The Dauphin moves as fast as he is able, but not fast enough.
Duke Bretagne decides that winning is not an option on his side of the board, but living may be, and orders a retreat.  He is heartened by the Dauphin dispatching the two bands of mercenary knights (impact, not impetuous) back to the field.

The English horsemen continue their pursuit, striking the Brigand (Medium sword, 2HW, Mediocre) in the rear. 
Harry's forces attack the French flank, but the French prove worthy opponents, and repulse the initial charge.  (1-5 roll, first of many battles that the French should not have won)
Salisbury's archers, bottom of the screen, stop at maximum range and loose arrows.

The score is 8-1 in favor of the English

Turn  5:
Duke Bretagne forces disappear into the plantation.
Duke Berri advances some of his forces to charge reach of Salisbury's archers.
His flanked spearmen, not only resist their foes, but start digging into their formations. 1-4 roll. 
The Dauphin orders his knights to spitting range.  But the English archers find them not.
His mercenaries, looking at 3 longbowmen, and approaching Exeter's Foot Knights, elect to retreat.

Authors note.  It had not yet occurred to me that these longbow did not have stakes.  Yes, they were not declared as having them, but my preconceived notions did not allow me to consider the truth of the matter.

The situation is bad for the French.
The French right hand command has lost two units to nought, and was trapped by inferior forces.
The pair of knights sent to contain Exeter's command had lost their screen, was disordered, and was in retreat.
The main battle line was half disordered and flanked.

My tactics were poor, my knights dispersed, and my main battle troops have yet to be committed.
No wonder the score was 1 (of 21) to 13 (of 22)!

Turn 6: 
Time to go down fighting. 

Horse knights charge, disordering a spearmen, but held up by the longbow.
4 foot units charge.  Including a foot knights engaging King Henry's body guard.  A 6-1 roll disperses a Longbow unit.
On the flank, another 6-1 leads to near destruction of the English spearmen.
Duke Bretagne's forces exit the plantation, and rakes the English Cavalry.

A good turn, the score is now just 6-13

An error in the double arrows on the left.  Those forces have already been engaged.
The Scrum continues.  Another 6-1 in favor of the French destroys a longbow.  Another 6-1 causes Henry's body guard, with a +2 advantage to take a hit.  The French then roll a 1, slaying him. So Henry V, King of England, with his Foot Knights as guards, becomes just a Footnote into history.

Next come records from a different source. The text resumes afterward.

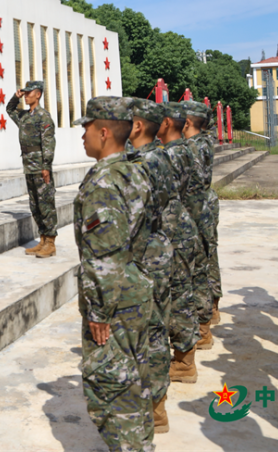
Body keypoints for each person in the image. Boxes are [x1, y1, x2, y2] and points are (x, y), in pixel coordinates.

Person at [72, 97, 156, 452]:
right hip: (135, 289)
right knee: (134, 382)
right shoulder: (133, 170)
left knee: (111, 391)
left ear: (104, 132)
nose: (82, 135)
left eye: (86, 128)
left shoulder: (105, 183)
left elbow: (105, 256)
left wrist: (99, 313)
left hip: (116, 300)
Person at [128, 98, 180, 433]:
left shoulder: (143, 162)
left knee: (150, 331)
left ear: (135, 126)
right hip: (159, 248)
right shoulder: (159, 156)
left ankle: (154, 405)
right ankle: (156, 403)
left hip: (146, 254)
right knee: (156, 327)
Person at [157, 102, 203, 383]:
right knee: (181, 293)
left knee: (179, 296)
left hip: (175, 229)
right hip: (183, 226)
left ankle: (185, 361)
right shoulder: (183, 150)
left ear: (168, 123)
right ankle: (185, 357)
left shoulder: (173, 154)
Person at [182, 100, 221, 344]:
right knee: (208, 257)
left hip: (196, 209)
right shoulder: (205, 140)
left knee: (199, 265)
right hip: (206, 204)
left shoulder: (192, 148)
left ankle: (204, 321)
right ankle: (212, 307)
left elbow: (189, 186)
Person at [6, 81, 57, 257]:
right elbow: (9, 110)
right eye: (25, 93)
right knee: (35, 205)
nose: (26, 96)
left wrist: (46, 167)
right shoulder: (25, 116)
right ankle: (42, 240)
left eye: (29, 93)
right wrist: (15, 96)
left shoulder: (44, 117)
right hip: (28, 166)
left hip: (40, 167)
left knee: (46, 205)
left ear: (38, 94)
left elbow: (48, 143)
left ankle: (50, 243)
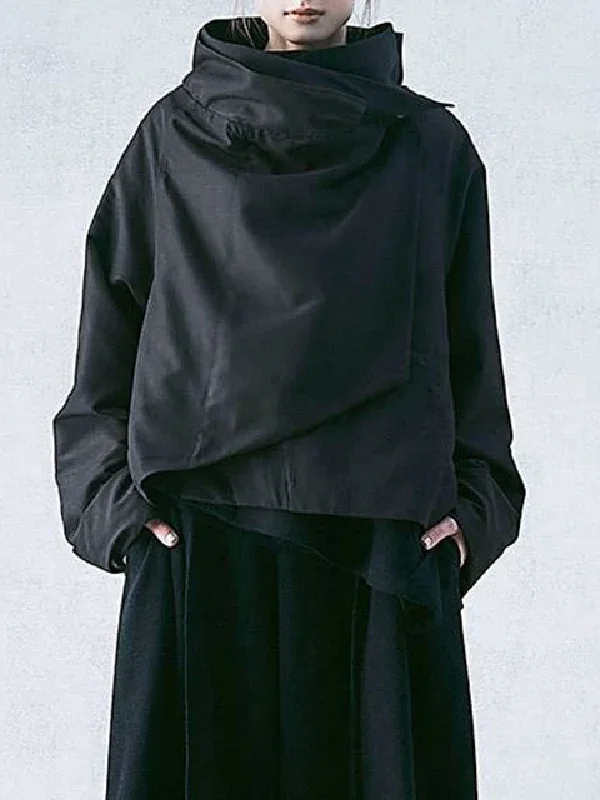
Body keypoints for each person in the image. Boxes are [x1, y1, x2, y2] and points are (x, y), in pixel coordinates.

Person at [52, 1, 526, 797]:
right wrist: (115, 510)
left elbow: (471, 352)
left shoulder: (430, 147)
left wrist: (473, 518)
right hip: (200, 542)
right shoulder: (174, 135)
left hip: (381, 546)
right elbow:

Suddenly the score is 12-13

Turn 7:
The scrum continues, both sides losing a unit. 
Superior English tactics takes the French Foot Knights in the flank!  But French Elan resists their efforts, scattering Henry's bodyguard knights!  (another 1-6 roll)
The score is now 18-16 in favor of the French.

Turn 8:
The French need 3 points.  But they must be careful  There is force enough in the English to turn this arround. 
They contiue to retreat some units before Exeters advance.  Two knights advance, accepting his challange.
In the end, it was Salisbury that costs the battle, with his last unit destroyed, he was last seen defending his standard before being pummled to the ground.  

Exeter's path looks like Billy's from Family Circus.

So, what went right?  Leaving luck out of it, and there was a lot in favor of the French.  Recognizing the trap in upper field with the longbow, and getting the horse knights out of there.

Redeploying the knights was fraught with problems.  Not just dealing with unmaneuverable impetuous troops, but also just making a decision.  Going for the flank march was a good idea, but the execution was poor.

In the end, the most expensive troops I had wound up fighting two battles, and supporting a third.

Also, the long path of Exeter's troops helped a lot.  If they had just moved straight forward, it would have been a different fight.

What went wrong?  Over committing the right hand command, and getting a bloody nose from a single Medium Cavalry.